Senador Marcelo Castro (MDB-PI) quer incluir uma emenda na proposta de reforma tributária para permitir a cobrança

SENADO AVALIA CRIAÇÃO DE ROYALTIES SOBRE ENERGIA SOLAR E EÓLICA

Senadores do Nordeste do país querem aproveitar a discussão da reforma tributária no Congresso para buscar mais receitas para seus Estados, que são grandes produtores de energia renovável e enfrentam dificuldades de caixa. O senador Marcelo Castro (MDB-PI) sugere a criação de royalties sobre energia solar e eólica na forma de uma emenda à proposta de simplificação dos impostos.

O texto inclui, na Constituição, como "bens da União", os "potenciais de energia eólica e solar" e permite a possibilidade de cobrança de participação ou compensação financeira, em articulação com os Estados, na exploração desses recursos. A definição da alíquota dos royalties seria feita por meio de lei, que exige maioria simples na Câmara e no Senado, bem como os critérios de divisão desses recursos entre União, Estados e municípios.

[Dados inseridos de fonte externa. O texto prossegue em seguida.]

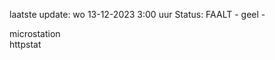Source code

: laatste update: 
wo 13-12-2023  3:00   uur 
Status: FAALT - geel - 
<div class="service Y">microstation</div><div class="service Y">httpstat</div>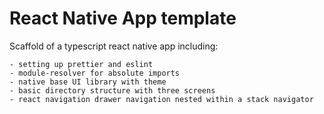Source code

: # React Native App template

Scaffold of a typescript react native app including:

    - setting up prettier and eslint
    - module-resolver for absolute imports
    - native base UI library with theme
    - basic directory structure with three screens
    - react navigation drawer navigation nested within a stack navigator
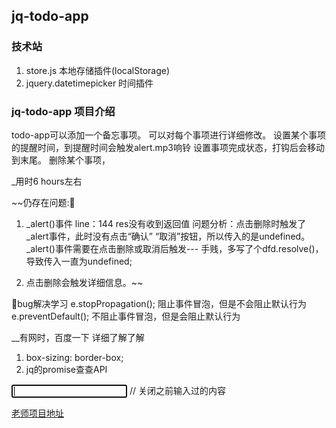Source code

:##  jq-todo-app

### 技术站

1. store.js   本地存储插件(localStorage)
2. jquery.datetimepicker   时间插件

### jq-todo-app 项目介绍

  todo-app可以添加一个备忘事项。
  可以对每个事项进行详细修改。
  设置某个事项的提醒时间，到提醒时间会触发alert.mp3响铃
  设置事项完成状态，打钩后会移动到末尾。
  删除某个事项，

_用时6 hours左右

~~仍存在问题::bug:

1. _alert()事件  line：144  res没有收到返回值
	 问题分析：点击删除时触发了_alert事件，此时没有点击“确认” “取消”按钮，所以传入的是undefined。
	 			_alert()事件需要在点击删除或取消后触发---
	 手贱，多写了个dfd.resolve()，导致传入一直为undefined;

2. 点击删除会触发详细信息。~~

:bug:bug解决学习
e.stopPropagation(); 阻止事件冒泡，但是不会阻止默认行为
e.preventDefault(); 不阻止事件冒泡，但是会阻止默认行为

__有网时，百度一下 详细了解了解 

1. box-sizing: border-box;
2. jq的promise查查API

<input type="text" autofocus  autocomplete="off" />  // 关闭之前输入过的内容

[老师项目地址](http://todolist.t.imooc.io/)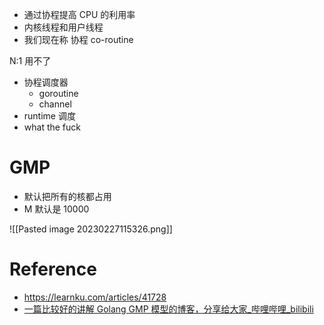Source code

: - 通过协程提高 CPU 的利用率
- 内核线程和用户线程
- 我们现在称 协程 co-routine

N:1 用不了

- 协程调度器
	- goroutine
	- channel
- runtime 调度
- what the fuck

# GMP
- 默认把所有的核都占用
- M 默认是 10000

![[Pasted image 20230227115326.png]]



# Reference
- https://learnku.com/articles/41728
- [一篇比较好的讲解 Golang GMP 模型的博客，分享给大家_哔哩哔哩_bilibili](https://www.bilibili.com/video/BV1a94y1U7xK/?spm_id_from=333.337.search-card.all.click&vd_source=25509bb582bc4a25d86d871d5cdffca3)
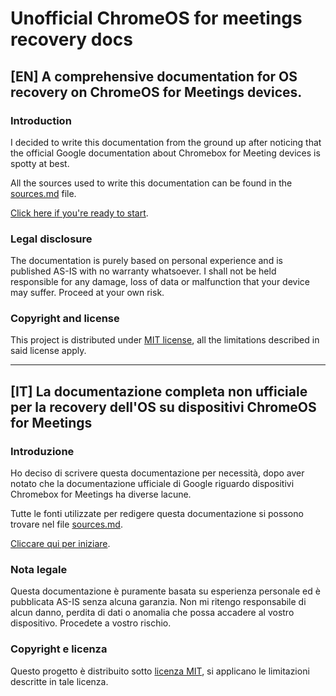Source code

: # Unofficial ChromeOS for meetings recovery docs

## [EN] A comprehensive documentation for OS recovery on ChromeOS for Meetings devices.

### Introduction

I decided to write this documentation from the ground up after noticing that the official Google documentation about Chromebox for Meeting devices is spotty at best.

All the sources used to write this documentation can be found in the [sources.md](./docs/sources.md) file.

[Click here if you're ready to start](./docs/en/index.md).

### Legal disclosure

The documentation is purely based on personal experience and is published AS-IS with no warranty whatsoever. I shall not be held responsible for any damage, loss of data or malfunction that your device may suffer. Proceed at your own risk.

### Copyright and license

This project is distributed under [MIT license](./LICENSE), all the limitations described in said license apply.

---

## [IT] La documentazione completa non ufficiale per la recovery dell'OS su dispositivi ChromeOS for Meetings

### Introduzione

Ho deciso di scrivere questa documentazione per necessità, dopo aver notato che la documentazione ufficiale di Google riguardo dispositivi Chromebox for Meetings ha diverse lacune.

Tutte le fonti utilizzate per redigere questa documentazione si possono trovare nel file [sources.md](./docs/sources.md).

[Cliccare qui per iniziare](./docs/it/index.md).

### Nota legale

Questa documentazione è puramente basata su esperienza personale ed è pubblicata AS-IS senza alcuna garanzia. Non mi ritengo responsabile di alcun danno, perdita di dati o anomalia che possa accadere al vostro dispositivo. Procedete a vostro rischio.

### Copyright e licenza

Questo progetto è distribuito sotto [licenza MIT](./LICENSE), si applicano le limitazioni descritte in tale licenza.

Para o senador, não há diferença entre essa proposta e os royalties cobrados sobre petróleo, minérios e cursos de água com potencial de geração de energia - o que diverge, segundo ele, é o fato de que a energia solar e eólica ainda não era viável em 1988, quando a Constituição foi feita. Segundo ele, o royalty é compensação aos Estados produtores, já que o ICMS (imposto estadual) é cobrado no Estado para onde a energia vai, e não naquele em que ela foi gerada.

O secretário estadual de Fazenda de Pernambuco, Décio Padilha, disse que algum tipo de compensação - seja royalty ou imposto - aos Estados produtores é necessária, em razão das dificuldades financeiras que os governos vivem, pela transição rápida em direção a uma matriz limpa e pela desoneração de bens de capital usados na produção de energia, como baterias e turbinas de eólicas. Segundo ele, esses fatores têm reduzido a arrecadação derivada da energia, um dos setores que mais reforçam os cofres estaduais.